Echoes of Project 2025
In the near term, however, the WHO is unlikely to recoup its losses entirely, Moon said. Funds from the US typically account for about 15 percent of its budget. Together with Trump’s executive order that pauses international aid for 90 days, a lack of money may keep many people from getting lifesaving treatments for HIV, malaria, and other diseases.
Another loss is the scientific collaboration that occurs via the WHO and at about 70 centres it hosts at US institutions such as Columbia University and Johns Hopkins University.
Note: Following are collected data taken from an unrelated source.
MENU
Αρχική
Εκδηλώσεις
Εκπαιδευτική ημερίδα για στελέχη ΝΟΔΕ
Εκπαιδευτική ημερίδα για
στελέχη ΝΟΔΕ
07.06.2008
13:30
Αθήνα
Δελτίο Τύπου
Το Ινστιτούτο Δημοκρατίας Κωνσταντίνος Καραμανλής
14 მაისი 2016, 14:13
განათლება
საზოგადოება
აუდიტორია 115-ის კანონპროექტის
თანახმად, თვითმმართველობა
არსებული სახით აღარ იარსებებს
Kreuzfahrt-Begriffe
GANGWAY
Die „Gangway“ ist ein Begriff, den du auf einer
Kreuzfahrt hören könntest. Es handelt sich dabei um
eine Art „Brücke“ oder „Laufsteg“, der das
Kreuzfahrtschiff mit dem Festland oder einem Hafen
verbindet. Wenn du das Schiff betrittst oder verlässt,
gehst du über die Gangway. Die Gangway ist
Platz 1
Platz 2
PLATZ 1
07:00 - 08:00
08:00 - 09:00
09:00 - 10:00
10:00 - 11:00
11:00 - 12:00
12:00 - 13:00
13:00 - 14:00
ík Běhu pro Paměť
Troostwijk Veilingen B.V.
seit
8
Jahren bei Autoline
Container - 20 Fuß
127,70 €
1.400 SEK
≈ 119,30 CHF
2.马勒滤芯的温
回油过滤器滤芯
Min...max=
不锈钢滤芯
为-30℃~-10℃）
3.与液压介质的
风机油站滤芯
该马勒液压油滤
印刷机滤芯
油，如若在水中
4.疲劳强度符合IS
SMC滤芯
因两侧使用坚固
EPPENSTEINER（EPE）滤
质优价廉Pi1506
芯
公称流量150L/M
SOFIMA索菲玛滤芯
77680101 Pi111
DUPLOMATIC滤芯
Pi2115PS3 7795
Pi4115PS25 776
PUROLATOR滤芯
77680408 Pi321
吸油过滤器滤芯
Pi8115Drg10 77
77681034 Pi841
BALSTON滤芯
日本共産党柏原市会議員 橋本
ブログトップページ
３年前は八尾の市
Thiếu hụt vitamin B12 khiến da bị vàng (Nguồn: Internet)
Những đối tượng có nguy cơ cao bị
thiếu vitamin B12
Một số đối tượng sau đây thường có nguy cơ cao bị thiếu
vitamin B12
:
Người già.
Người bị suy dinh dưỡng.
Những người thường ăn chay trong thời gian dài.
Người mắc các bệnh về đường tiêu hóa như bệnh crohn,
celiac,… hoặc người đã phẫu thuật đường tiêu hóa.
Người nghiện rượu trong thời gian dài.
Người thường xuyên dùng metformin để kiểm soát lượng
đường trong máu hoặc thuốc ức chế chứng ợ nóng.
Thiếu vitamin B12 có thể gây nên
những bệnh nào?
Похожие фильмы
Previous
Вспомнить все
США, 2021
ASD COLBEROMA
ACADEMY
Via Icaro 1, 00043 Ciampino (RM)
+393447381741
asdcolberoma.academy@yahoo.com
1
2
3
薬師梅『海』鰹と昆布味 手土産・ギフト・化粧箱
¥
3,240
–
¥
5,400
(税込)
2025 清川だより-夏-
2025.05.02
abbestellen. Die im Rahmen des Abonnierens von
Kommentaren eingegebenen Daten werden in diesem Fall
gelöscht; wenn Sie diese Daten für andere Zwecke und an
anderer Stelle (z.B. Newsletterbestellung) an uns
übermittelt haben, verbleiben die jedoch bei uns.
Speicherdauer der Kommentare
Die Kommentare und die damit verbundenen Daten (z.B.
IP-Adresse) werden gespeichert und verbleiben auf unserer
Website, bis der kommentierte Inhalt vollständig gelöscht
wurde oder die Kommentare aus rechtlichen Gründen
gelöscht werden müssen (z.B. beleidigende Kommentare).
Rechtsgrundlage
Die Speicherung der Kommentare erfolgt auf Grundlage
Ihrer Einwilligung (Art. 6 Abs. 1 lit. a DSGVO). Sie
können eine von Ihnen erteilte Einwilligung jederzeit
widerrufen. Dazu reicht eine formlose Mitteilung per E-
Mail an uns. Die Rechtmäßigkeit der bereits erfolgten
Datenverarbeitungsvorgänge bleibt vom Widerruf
Through these networks, scientists share findings despite political feuds between countries.
A third executive order commands the secretary of state to ensure the department’s programmes are “in line with an America First foreign policy”. It follows on the order to pause international aid while reviewing it for “consistency with United States foreign policy”. That order says the US aid has served “to destabilise world peace by promoting ideas in foreign countries that are directly inverse to harmonious and stable relations”.
These and the executive orders on climate policies track with policy agendas expressed by Project 2025. Although Trump and his new administration have distanced themselves from the Heritage Foundation playbook, CBS News reviewed the work histories of the 38 named primary authors of Project 2025 and found that at least 28 of them worked in Trump’s first administration.
One of Project 2025’s chief architects was Russell Vought, who served as director of the Office of Management and Budget during Trump’s first term and has been nominated for it again. Multiple contributors to Project 2025 are from the America First Legal Foundation, a group headed by Trump adviser Stephen Miller that has filed complaints against “woke corporations”.
Project 2025 recommends cutting international aid for programmes and organisations focused on climate change and reproductive healthcare, and steering resources towards “strengthening the fundamentals of free markets”, lowering taxes, and deregulating businesses as a path to economic stability.
Several experts said the executive orders appear to be about ideological rather than strategic positioning.
The White House did not respond to questions about its executive orders on global healthcare. Regarding the executive order saying US aid serves “to destabilise world peace”, a spokesperson at USAID wrote in an email: “We refer you to the White House.”